Tugas yang Dikerjakan
• a. Kutiplah tanpa perubahan bagian teks tentang asal-usul kata agama, mulai dari kata "Agama secara etimologis" dan berhenti sesudah kata "atau tata cara.".
• b. Teruskan teks bacaan tentang asal-usul kata agama dengan menulis kelanjutannya setelah kalimat terakhir yang tercantum.

Teks Bacaan
***
Agama secara etimologis berasal dari bahasa Arab “aqoma” yang berarti ‘menegakkan’. Sementara kebanyakan ahli mengatakan bahwa kata ‘agama’ berasal dari bahasa Sanskerta, yaitu a (tidak) dan gama (berantakan), sehingga agama berarti tidak berantakan. Namun ada pula yang mengartikan a adalah cara dan gama berarti jalan. Agama berarti cara-cara berjalan untuk samapai kepada keridhaan Tuhan. Selain dua pandangan tersebut, kata ‘agama’ sering disejajarkan dengan kata majemuk “negara kertagama” yang berarti peraturan tentang kemakmuran agama, atau juga dengan kata majemuk “asmaragama” yang berarti peraturan tentang asmara, dengan kata lain agama dalam hal ini dapat diartikan peraturan atau tata cara.

Agama yang dalam bahasa Inggris, Perancis dan Jerman disebut religion atau dalam bahasa Belanda disebut religie, diambil dari bahasa Latin, yaitu  relege (to treat carefully), relegare (to bind together) dan religare (to recover). Dalam Islam ‘agama’ disebut dengan ‘dien’ yang oleh Moenawar Chalil dijelaskan bahwa:
“Kata dien itu mashdar dari kata kerja daana – yadienu. Menurut lughat, kata dien itu mempunyai arti bermacam-macam, antara lain berarti: 1) cara atu adat istiadat, 2)peraturan, 3) undang-undang, 4) taat atau patuh, 5) menunggalkan ketuhanan, 6) pembalasan, 7) perhitungan, 8) hari kiamat, 9) nasihat, 10) agama.”
***
Data Mentah
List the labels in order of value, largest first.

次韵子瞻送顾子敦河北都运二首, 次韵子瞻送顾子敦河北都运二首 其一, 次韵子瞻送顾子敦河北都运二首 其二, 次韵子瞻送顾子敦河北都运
***
Hasil Setiap Tugas
• a.
Agama secara etimologis berasal dari bahasa Arab “aqoma” yang berarti ‘menegakkan’. Sementara kebanyakan ahli mengatakan bahwa kata ‘agama’ berasal dari bahasa Sanskerta, yaitu a (tidak) dan gama (berantakan), sehingga agama berarti tidak berantakan. Namun ada pula yang mengartikan a adalah cara dan gama berarti jalan. Agama berarti cara-cara berjalan untuk samapai kepada keridhaan Tuhan. Selain dua pandangan tersebut, kata ‘agama’ sering disejajarkan dengan kata majemuk “negara kertagama” yang berarti peraturan tentang kemakmuran agama, atau juga dengan kata majemuk “asmaragama” yang berarti peraturan tentang asmara, dengan kata lain agama dalam hal ini dapat diartikan peraturan atau tata cara.

• b.
Dalam Filsafat Perennial, agama memiliki dimensi eksoterik (bentuk) dan esoterik (substansi). Secara eksoterik di dunia ini dikenal banyak agama, namun diantara keragaman agama tersebut setiap agama memiliki substansi yang menjadi titik temu bagi keragaman tersebut. Agama yang dimaksud dalam tulisan ini secara eksoterik adalah Islam, namun secara esoterik tentu Islam memiliki nilai-nilai universal yang juga ada setiap agama.

Ragam Hubungan Antara Ilmu dan Agama
Dalam wacana pemikiran Islam banyak kalangan memandang tidak ada persoalan antara ilmu dan agama. Pengakuan adanya kebenaran ayat kauniyah (ayat yang ada dalam alam semesta) dan ayat qauliyah (ayat-ayat dalam kitab suci) telah dipandang cukup untuk menjelaskan bahwa tidak ada pertentangan antara ilmu dan agama dalam Islam, karena secara ontologis kedua ayat tersebut berasal dari Yang Satu. Turunnya ayat pertama dalam Islam juga dimulai  dengan ayat yang ‘scientific’ yaitu (iqra), sejalan pula dengan misi Nabi Muhammad Saw., untuk memberantas kebodohan (jahiliyyah), sebagai lawan dari berpikir yang rasional. Pandangan ini juga diperkuat dengan tersebarnya didalam al-Qur’an ayat-ayat berisi perintah bagi setiap muslim untuk selalu berpikir dan mengembangkan ilmu, serta diberikannya derajat yang tinggi bagi orang yang beriman dan berilmu. Dalam Islam, menuntut ilmu merupakan suatu pencarian religius.

Ilmu dan agama meskipun dianggap tidak ada persoalan, namun sejarah mencatat keduanya mengalami pendikotomian, terutama ketika Al-Ghazali memisahkan antara ilmu agama sebagai ilmu wajib dan ilmu-ilmu umum sebagai ilmu sunnah. Di Indonesia, selama bertahun-tahun dikotomi tersebut terlihat pada pemilahan bidang kajian, yaitu kajian keagamaan yang dikembangkan di perguruan tinggi agama seperti IAIN (Institut Agama Islam Negeri) atau STAIN (Sekolah Tinggi Agama Islam Negeri), adapun keilmuan umum di kembangkan di Perguruan Tinggi Umum.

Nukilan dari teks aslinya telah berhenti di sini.